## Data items
*** Block opens ***

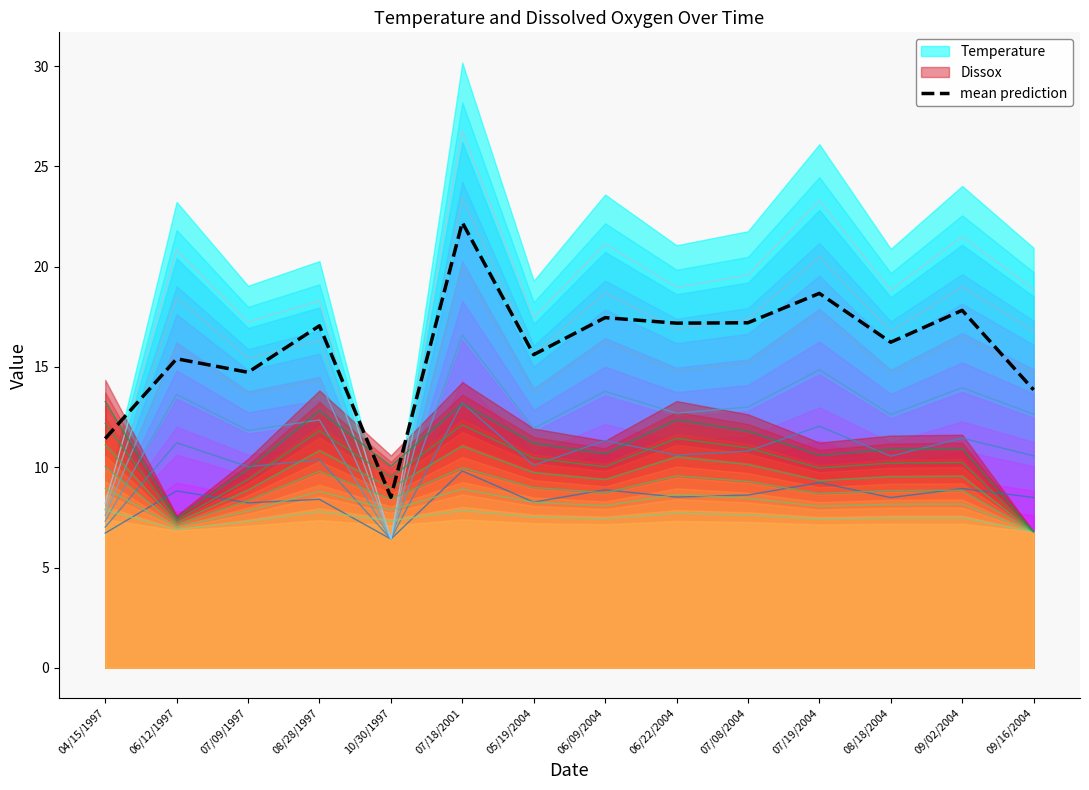

At which category does the data reach its first local peak?

06/12/1997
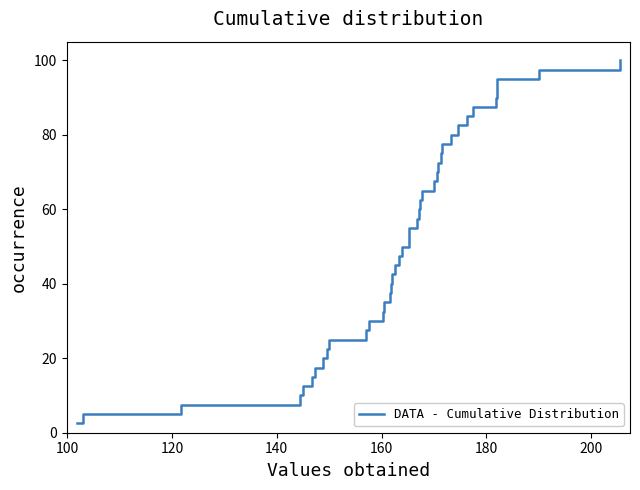

What is the difference between the maximum and minimum values?

97.5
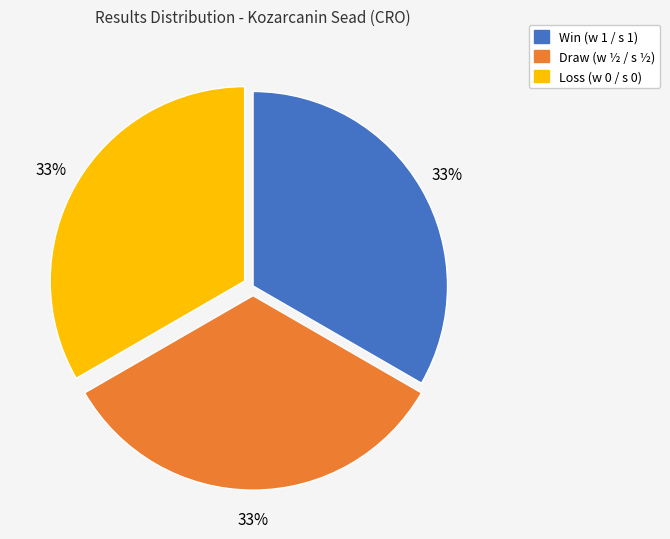

To the nearest percent, what portion does Loss (w 0 / s 0) represent?

33%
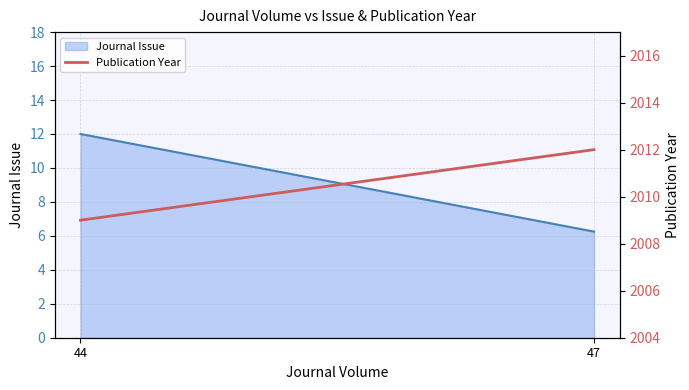

Is it true that the value at 44 is 438?

False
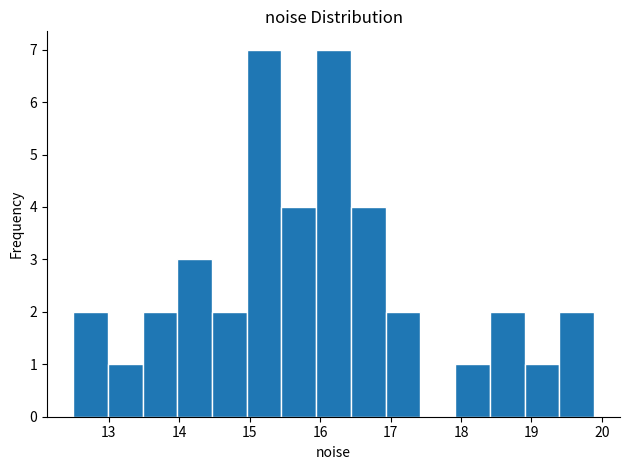

Reading left to right, list every bar in this chart as the range it spans on the x-axis followed by its height. Neither the bar edges nor the heights are printed on the chart, so give them approximately, as read against the axes.

12.5 to 13.0: 2
13.0 to 13.5: 1
13.5 to 14.0: 2
14.0 to 14.5: 3
14.5 to 15.0: 2
15.0 to 15.5: 7
15.5 to 15.9: 4
15.9 to 16.4: 7
16.4 to 16.9: 4
16.9 to 17.4: 2
17.4 to 17.9: 0
17.9 to 18.4: 1
18.4 to 18.9: 2
18.9 to 19.4: 1
19.4 to 19.9: 2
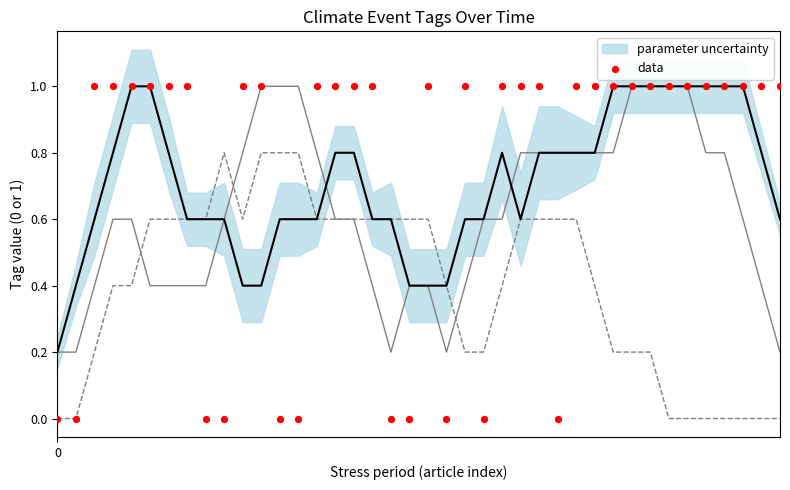

Which series has the largest total across all categories?

data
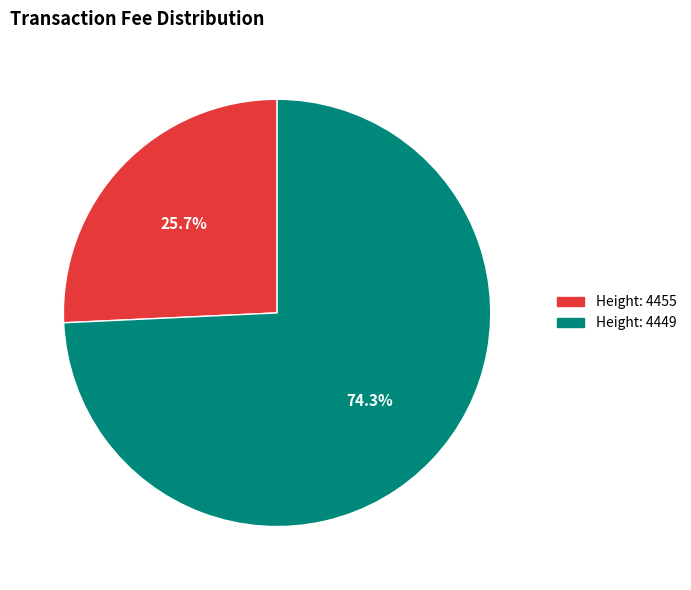

What portion of the pie excludes Height: 4455?

74.3%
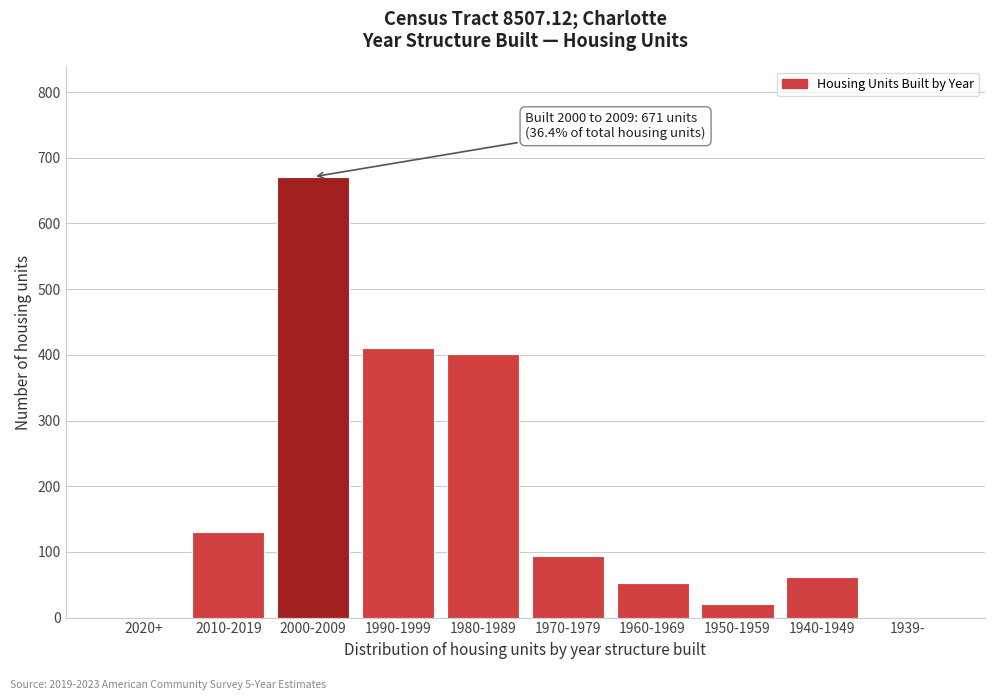

Reading right to left, transcribe all the data shown in this chart.

1939-=0	1940-1949=62	1950-1959=20	1960-1969=53	1970-1979=93	1980-1989=402	1990-1999=411	2000-2009=671	2010-2019=130	2020+=0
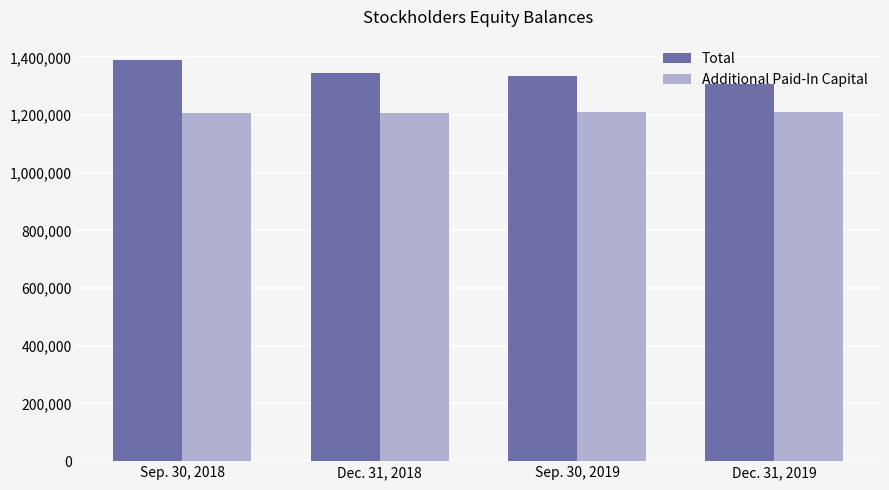

The value of Additional Paid-In Capital at Dec. 31, 2018 is 1208323. True or false?

True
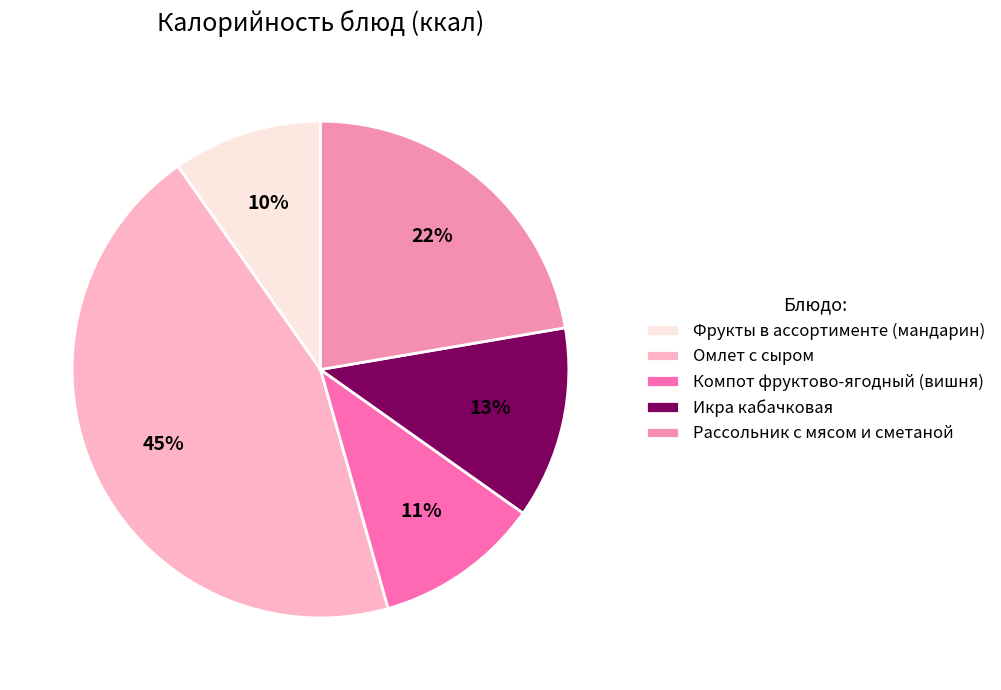

Count the number of slices in the pie.

5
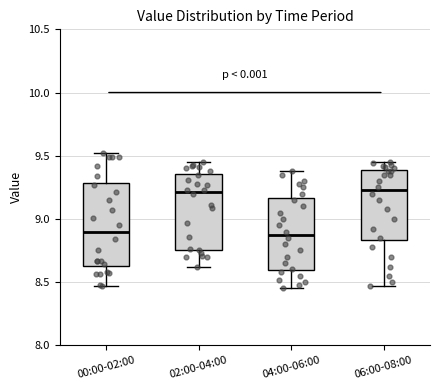

Comparing the boxes themselves (not the whiskers), which one is the tallest?

00:00-02:00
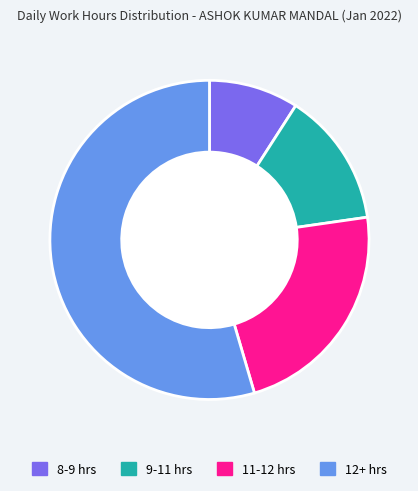

Combined, do 9-11 hrs and 11-12 hrs account for over 50%?

No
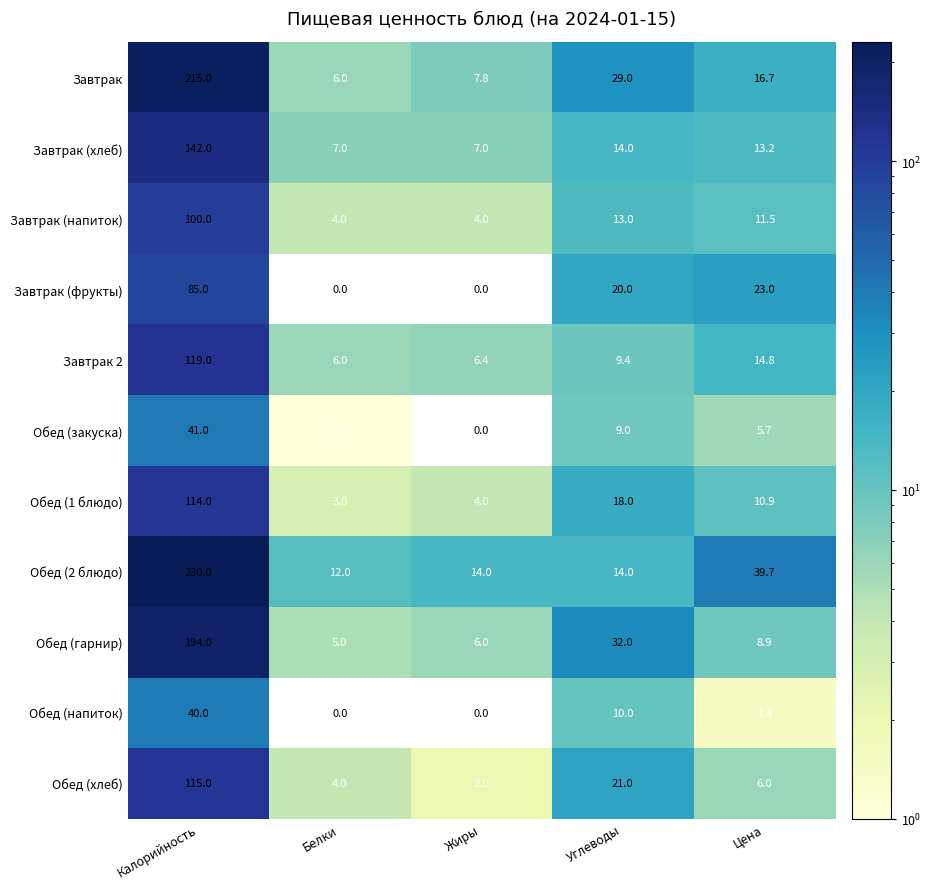

What is the spread (max minus min) of values at Калорийность?

190.0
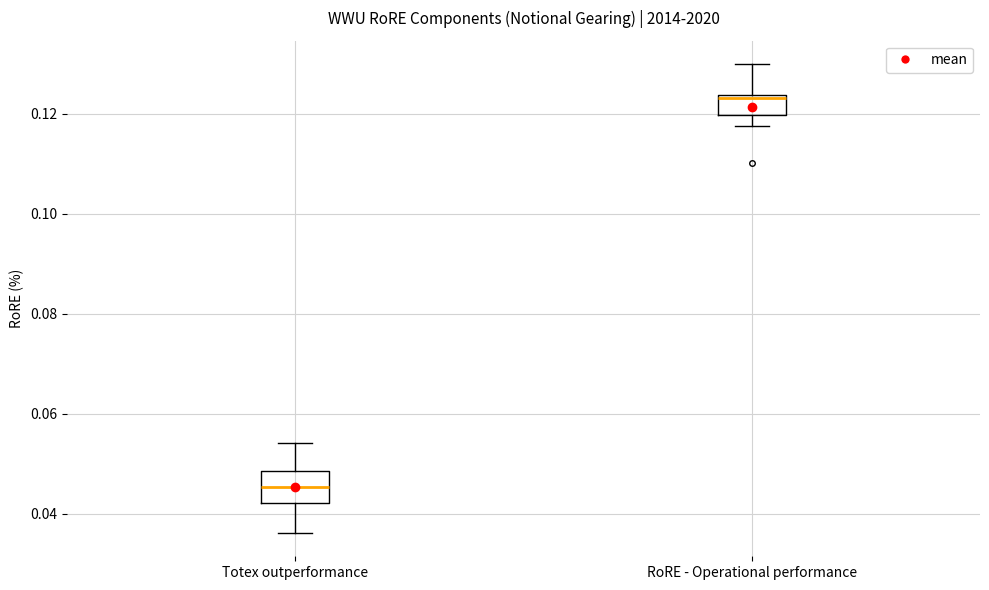

Which box has the lowest median line?

Totex outperformance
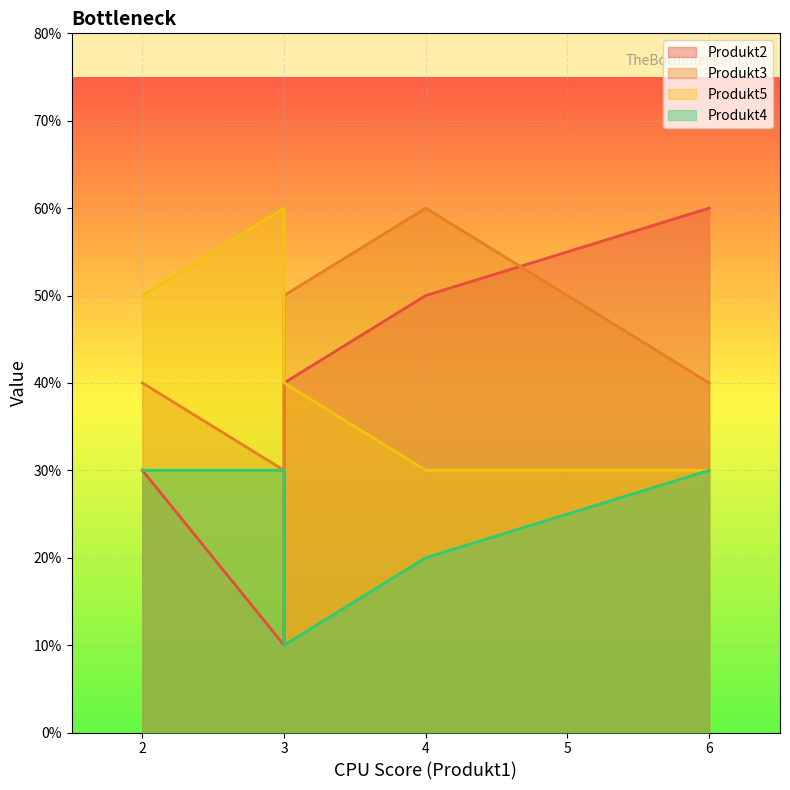

Is it true that Produkt2 equals 5 at Kunde Afd4?

False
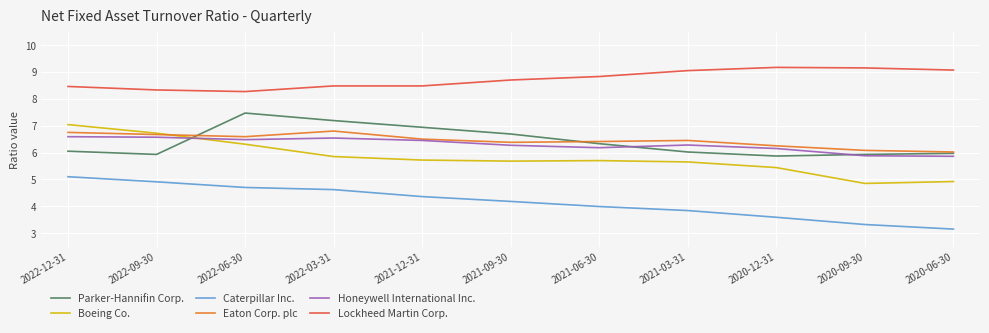

Where is the first local maximum for Parker-Hannifin Corp.?

2022-06-30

*** Block closes ***

## WORK TASK
Gather every line of the records above that contains the word "Reading", and copy each one out in full.

## ANSWER TO THIS TASK
Reading left to right, list every bar in this chart as the range it spans on the x-axis followed by its height. Neither the bar edges nor the heights are printed on the chart, so give them approximately, as read against the axes.
Reading right to left, transcribe all the data shown in this chart.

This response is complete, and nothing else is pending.